1. An upright assembly for a shelving system comprising:

a. a tubular upper upright section having a bottom end portion;

b. a rail assembly; and

c. a base assembly including a tubular lower upright section, a top end portion, and a connector that connects the top end portion of the base assembly to the bottom end portion of the upper upright section, said base assembly adapted to stand on a surface;

wherein the connector includes at least one blade assembly that comprises an insert blade and an alignment plate connected to the insert blade and the at least one blade assembly engages interiors of the tubular upper and lower upright sections wherein the rail assembly includes a back panel rail and a plurality of pin bracket assemblies, each pin bracket assembly including a pin bracket plate attached to the back panel rail and having a pin bracket plate opening and a pin bracket fastener passing through the pin bracket plate opening and engaging corresponding openings in the upper upright section;

wherein the base assembly includes a lower upright section and the rail assembly further comprises a retainer bracket assembly including a retainer bracket plate attached to the back panel rail and having a retainer bracket plate opening and a retainer bracket fastener passing through the retainer bracket plate opening and engaging a corresponding opening in the lower upright section of the base assembly.

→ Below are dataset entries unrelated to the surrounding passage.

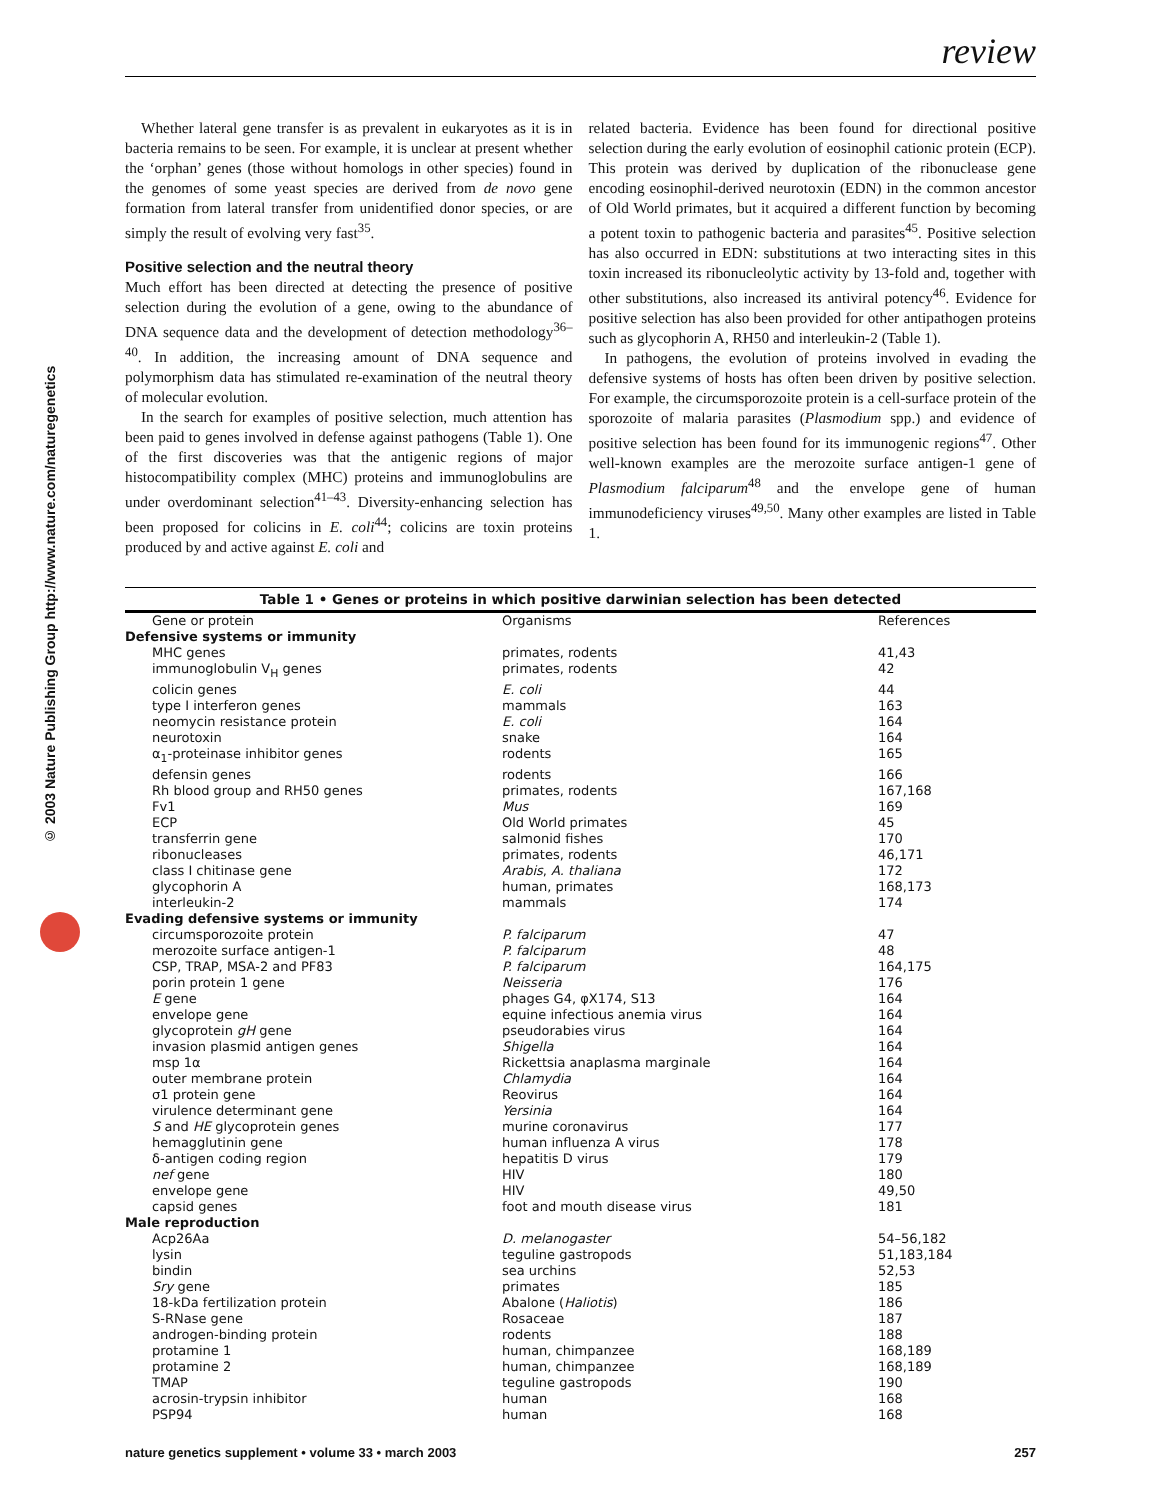review
© 2003 Nature Publishing Group http://www.nature.com/naturegenetics
Whether lateral gene transfer is as prevalent in eukaryotes as it is in bacteria remains to be seen. For example, it is unclear at present whether the ‘orphan’ genes (those without homologs in other species) found in the genomes of some yeast species are derived from de novo gene formation from lateral transfer from unidentified donor species, or are simply the result of evolving very fast<sup>35</sup>.
Positive selection and the neutral theory
Much effort has been directed at detecting the presence of positive selection during the evolution of a gene, owing to the abundance of DNA sequence data and the development of detection methodology<sup>36–40</sup>. In addition, the increasing amount of DNA sequence and polymorphism data has stimulated re-examination of the neutral theory of molecular evolution.
In the search for examples of positive selection, much attention has been paid to genes involved in defense against pathogens (Table 1). One of the first discoveries was that the antigenic regions of major histocompatibility complex (MHC) proteins and immunoglobulins are under overdominant selection<sup>41–43</sup>. Diversity-enhancing selection has been proposed for colicins in E. coli<sup>44</sup>; colicins are toxin proteins produced by and active against E. coli and
related bacteria. Evidence has been found for directional positive selection during the early evolution of eosinophil cationic protein (ECP). This protein was derived by duplication of the ribonuclease gene encoding eosinophil-derived neurotoxin (EDN) in the common ancestor of Old World primates, but it acquired a different function by becoming a potent toxin to pathogenic bacteria and parasites<sup>45</sup>. Positive selection has also occurred in EDN: substitutions at two interacting sites in this toxin increased its ribonucleolytic activity by 13-fold and, together with other substitutions, also increased its antiviral potency<sup>46</sup>. Evidence for positive selection has also been provided for other antipathogen proteins such as glycophorin A, RH50 and interleukin-2 (Table 1).
In pathogens, the evolution of proteins involved in evading the defensive systems of hosts has often been driven by positive selection. For example, the circumsporozoite protein is a cell-surface protein of the sporozoite of malaria parasites (Plasmodium spp.) and evidence of positive selection has been found for its immunogenic regions<sup>47</sup>. Other well-known examples are the merozoite surface antigen-1 gene of Plasmodium falciparum<sup>48</sup> and the envelope gene of human immunodeficiency viruses<sup>49,50</sup>. Many other examples are listed in Table 1.
Table 1 • Genes or proteins in which positive darwinian selection has been detected
| Gene or protein | Organisms | References |
| --- | --- | --- |
| Defensive systems or immunity | | |
| MHC genes | primates, rodents | 41,43 |
| immunoglobulin V<sub>H</sub> genes | primates, rodents | 42 |
| colicin genes | E. coli | 44 |
| type I interferon genes | mammals | 163 |
| neomycin resistance protein | E. coli | 164 |
| neurotoxin | snake | 164 |
| α<sub>1</sub>-proteinase inhibitor genes | rodents | 165 |
| defensin genes | rodents | 166 |
| Rh blood group and RH50 genes | primates, rodents | 167,168 |
| Fv1 | Mus | 169 |
| ECP | Old World primates | 45 |
| transferrin gene | salmonid fishes | 170 |
| ribonucleases | primates, rodents | 46,171 |
| class I chitinase gene | Arabis , A. thaliana | 172 |
| glycophorin A | human, primates | 168,173 |
| interleukin-2 | mammals | 174 |
| Evading defensive systems or immunity | | |
| circumsporozoite protein | P. falciparum | 47 |
| merozoite surface antigen-1 | P. falciparum | 48 |
| CSP, TRAP, MSA-2 and PF83 | P. falciparum | 164,175 |
| porin protein 1 gene | Neisseria | 176 |
| E gene | phages G4, φX174, S13 | 164 |
| envelope gene | equine infectious anemia virus | 164 |
| glycoprotein gH gene | pseudorabies virus | 164 |
| invasion plasmid antigen genes | Shigella | 164 |
| msp 1α | Rickettsia anaplasma marginale | 164 |
| outer membrane protein | Chlamydia | 164 |
| σ1 protein gene | Reovirus | 164 |
| virulence determinant gene | Yersinia | 164 |
| S and HE glycoprotein genes | murine coronavirus | 177 |
| hemagglutinin gene | human influenza A virus | 178 |
| δ-antigen coding region | hepatitis D virus | 179 |
| nef gene | HIV | 180 |
| envelope gene | HIV | 49,50 |
| capsid genes | foot and mouth disease virus | 181 |
| Male reproduction | | |
| Acp26Aa | D. melanogaster | 54–56,182 |
| lysin | teguline gastropods | 51,183,184 |
| bindin | sea urchins | 52,53 |
| Sry gene | primates | 185 |
| 18-kDa fertilization protein | Abalone ( Haliotis ) | 186 |
| S-RNase gene | Rosaceae | 187 |
| androgen-binding protein | rodents | 188 |
| protamine 1 | human, chimpanzee | 168,189 |
| protamine 2 | human, chimpanzee | 168,189 |
| TMAP | teguline gastropods | 190 |
| acrosin-trypsin inhibitor | human | 168 |
| PSP94 | human | 168 |
nature genetics supplement • volume 33 • march 2003 257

2. The upright assembly of claim 1 wherein the rail assembly is connected to the upper upright section and the base assembly to strengthen the connection between the upper upright section and the base assembly.

3. The upright assembly of claim 1 wherein the connector includes two blade assemblies.

4. The upright assembly of claim 1 wherein each insert blade is welded to the lower upright section.

5. The upright assembly of claim 1 wherein the upper upright section and the lower upright section each feature a notch and the alignment plate of the at least one blade assembly engages the notches of the upper upright section and the lower upright section.

6. The upright assembly of claim 5 where in the alignment plate is welded to the insert blade of the at least one blade assembly.

7. The upright assembly of claim 1 wherein the fasteners are studs.

8. The upright assembly of claim 1 wherein the retainer bracket fastener is a tree fastener.

9. The upright assembly of claim 1 wherein the base assembly includes a lower upright section and a base leg attached to the lower upright section.